►
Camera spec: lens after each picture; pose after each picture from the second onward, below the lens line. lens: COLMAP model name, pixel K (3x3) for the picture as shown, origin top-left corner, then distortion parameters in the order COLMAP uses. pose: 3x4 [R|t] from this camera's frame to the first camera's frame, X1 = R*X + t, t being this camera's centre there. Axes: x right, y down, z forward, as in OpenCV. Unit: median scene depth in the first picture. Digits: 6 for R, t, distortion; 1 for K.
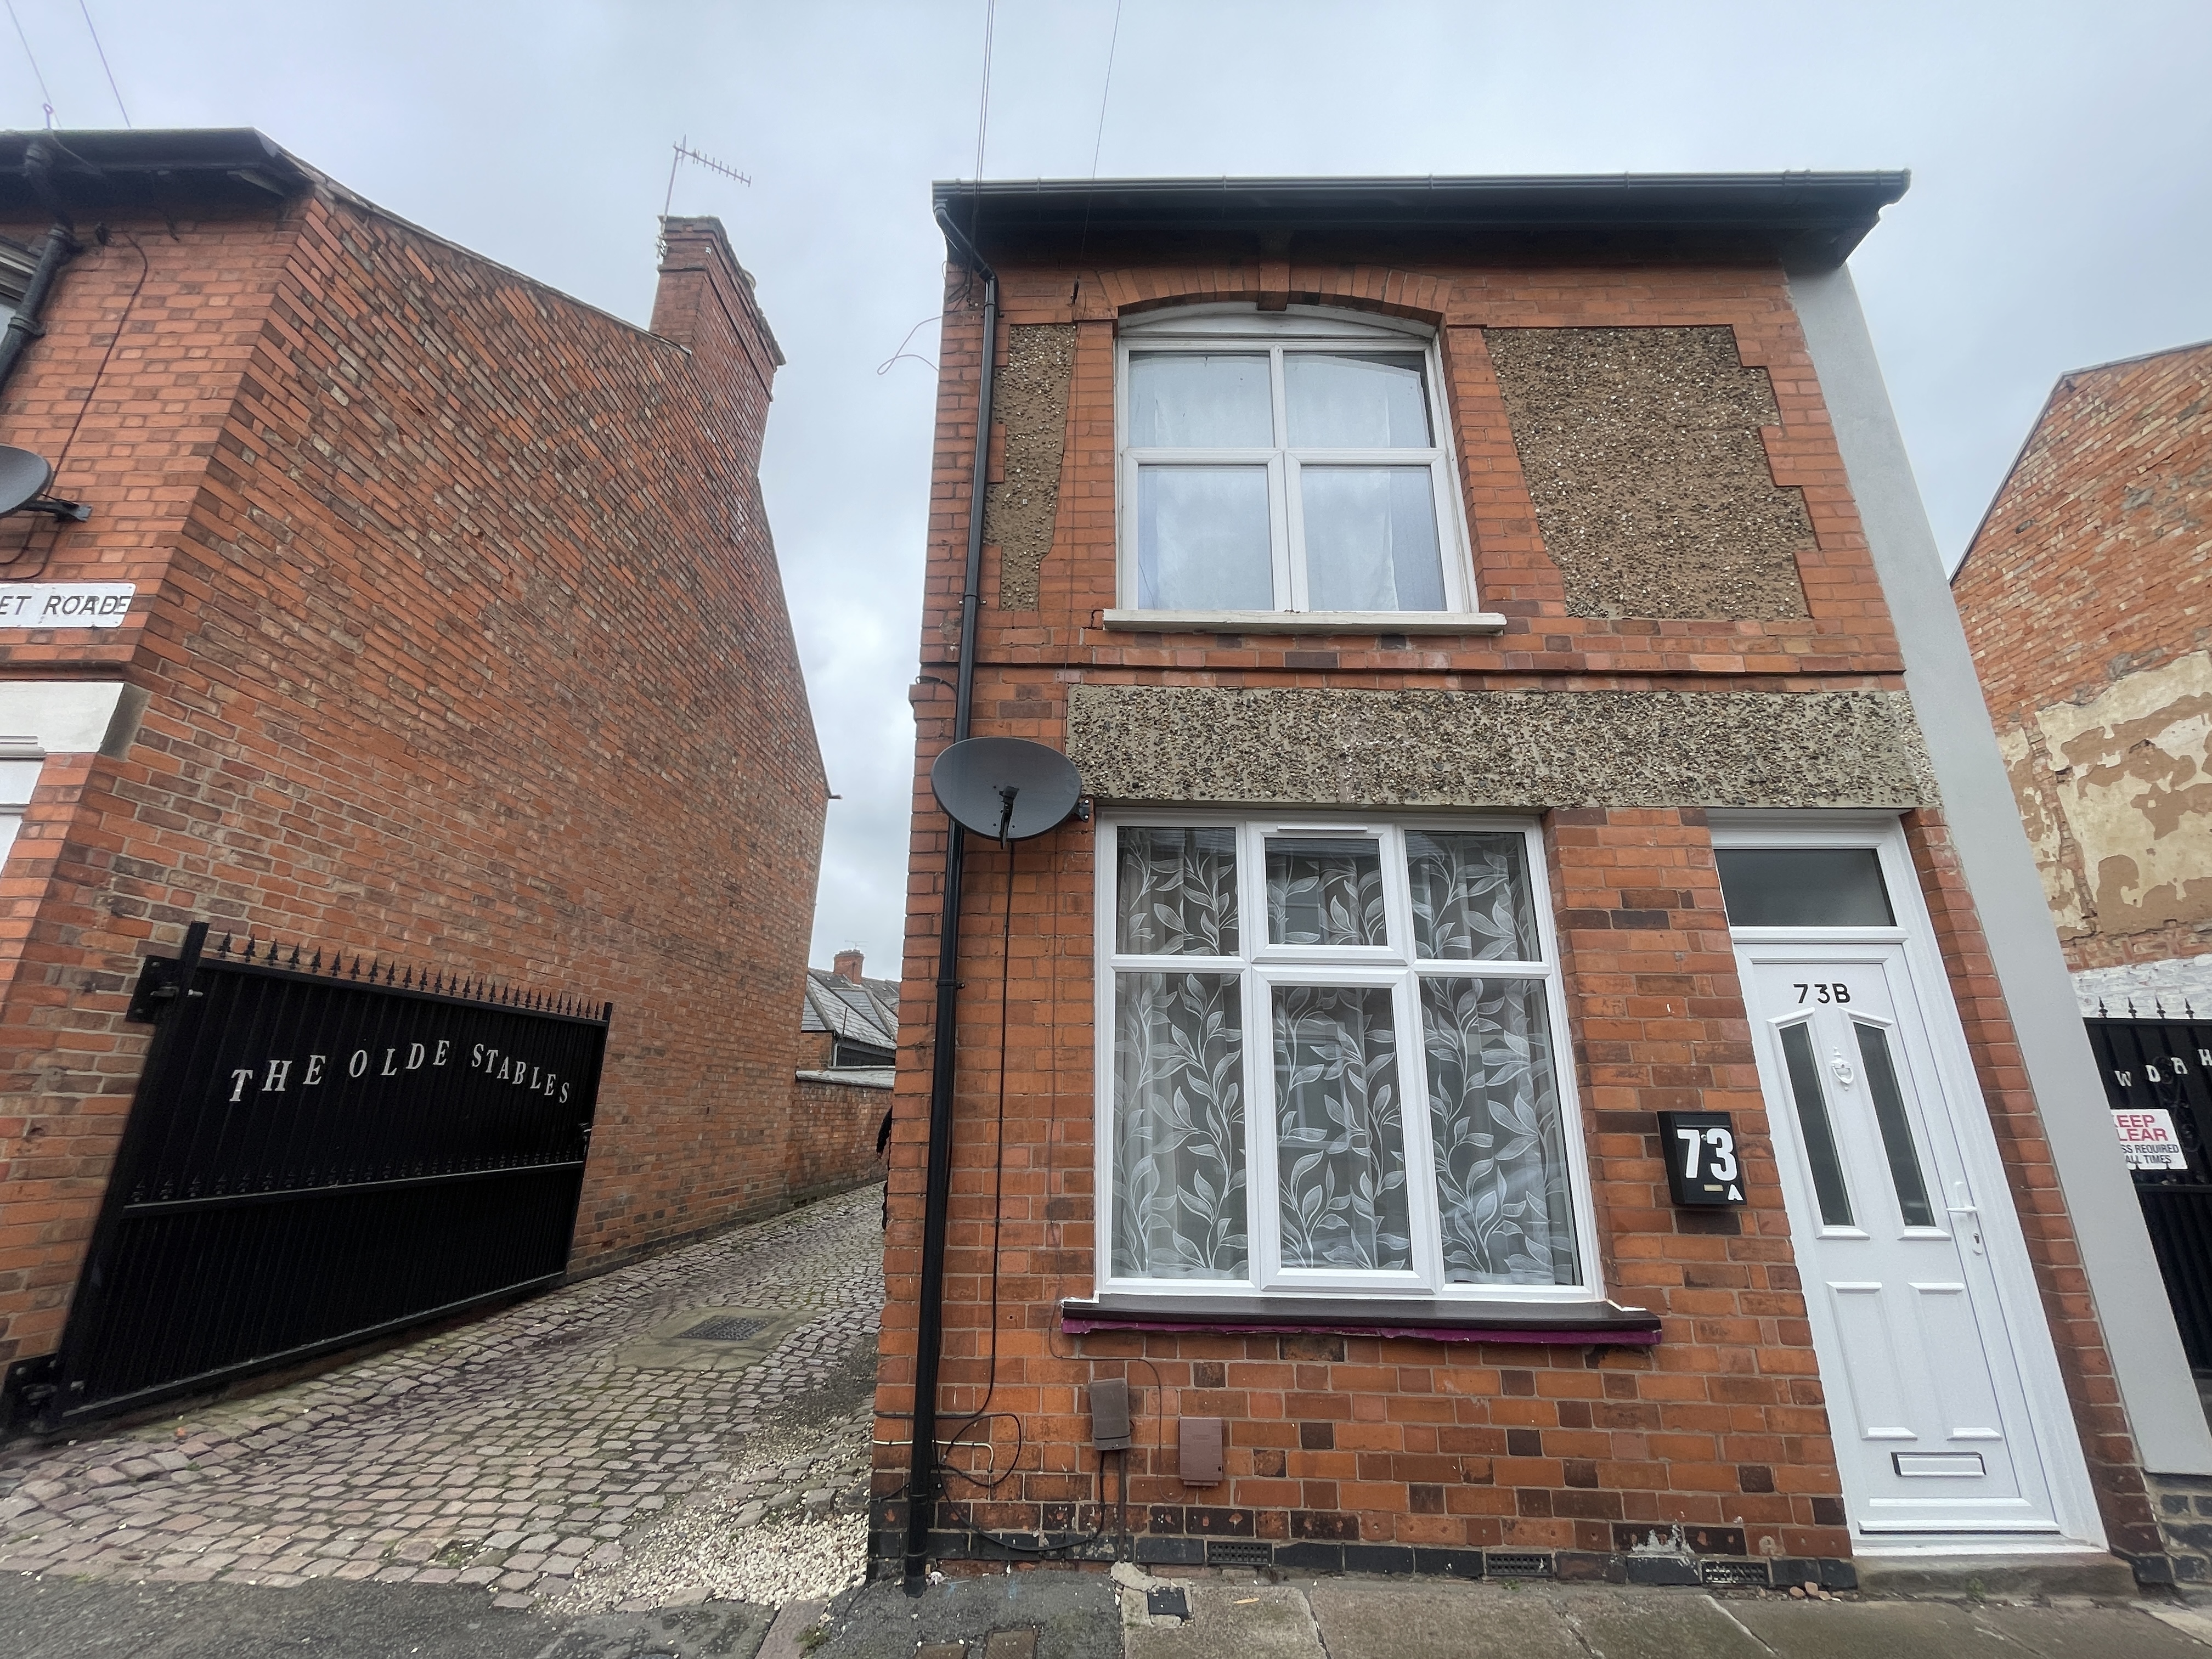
lens RADIAL K [[895.8, 0, 1123.2], [0, 895.8, 818.0], [0, 0, 1]] dist [0.000308, -0.001798]
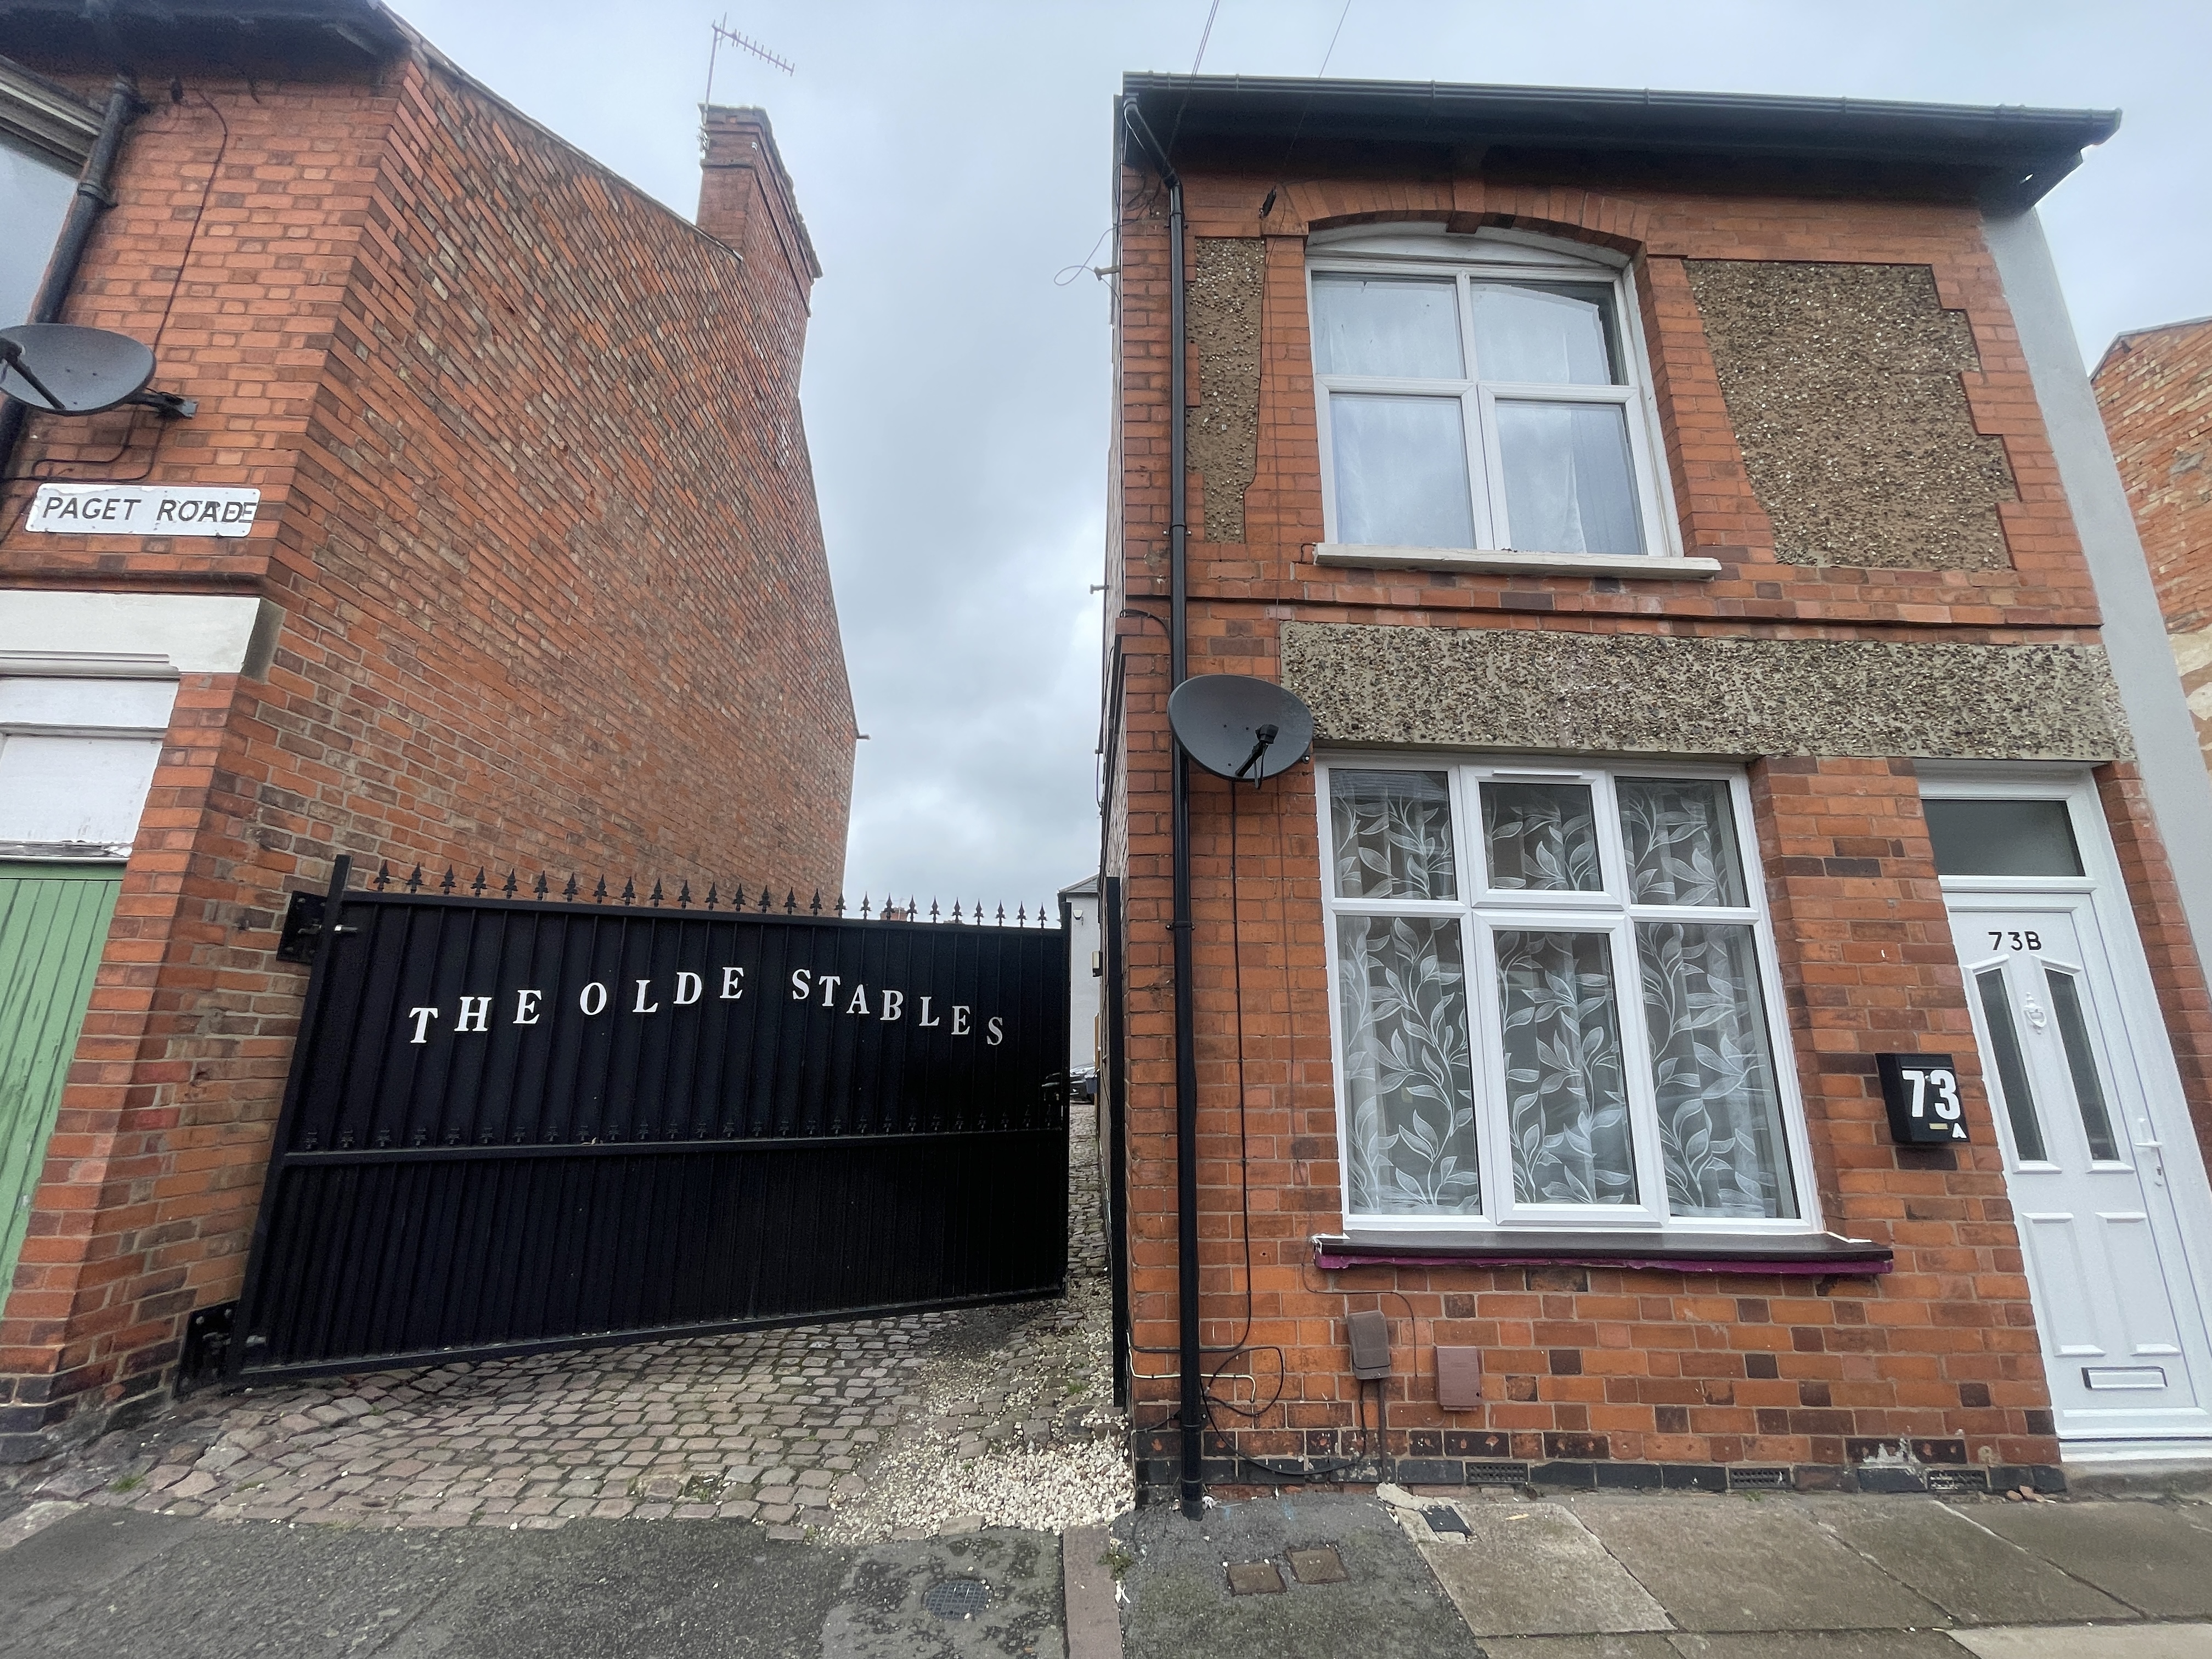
lens RADIAL K [[895.8, 0, 1109.2], [0, 895.8, 819.6], [0, 0, 1]] dist [0.000308, -0.001798]
pose [[0.998979, 0.011333, 0.043742, -0.288129], [-0.014003, 0.998026, 0.061221, 0.008650], [-0.042962, -0.061771, 0.997165, 0.026908]]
◄
Your instructions
Copy every line of the data above word for word, omitting the pictures.

Worked solution
Camera spec: lens after each picture; pose after each picture from the second onward, below the lens line. lens: COLMAP model name, pixel K (3x3) for the picture as shown, origin top-left corner, then distortion parameters in the order COLMAP uses. pose: 3x4 [R|t] from this camera's frame to the first camera's frame, X1 = R*X + t, t being this camera's centre there. Axes: x right, y down, z forward, as in OpenCV. Unit: median scene depth in the first picture. Digits: 6 for R, t, distortion; 1 for K.
lens RADIAL K [[895.8, 0, 1123.2], [0, 895.8, 818.0], [0, 0, 1]] dist [0.000308, -0.001798]
lens RADIAL K [[895.8, 0, 1109.2], [0, 895.8, 819.6], [0, 0, 1]] dist [0.000308, -0.001798]
pose [[0.998979, 0.011333, 0.043742, -0.288129], [-0.014003, 0.998026, 0.061221, 0.008650], [-0.042962, -0.061771, 0.997165, 0.026908]]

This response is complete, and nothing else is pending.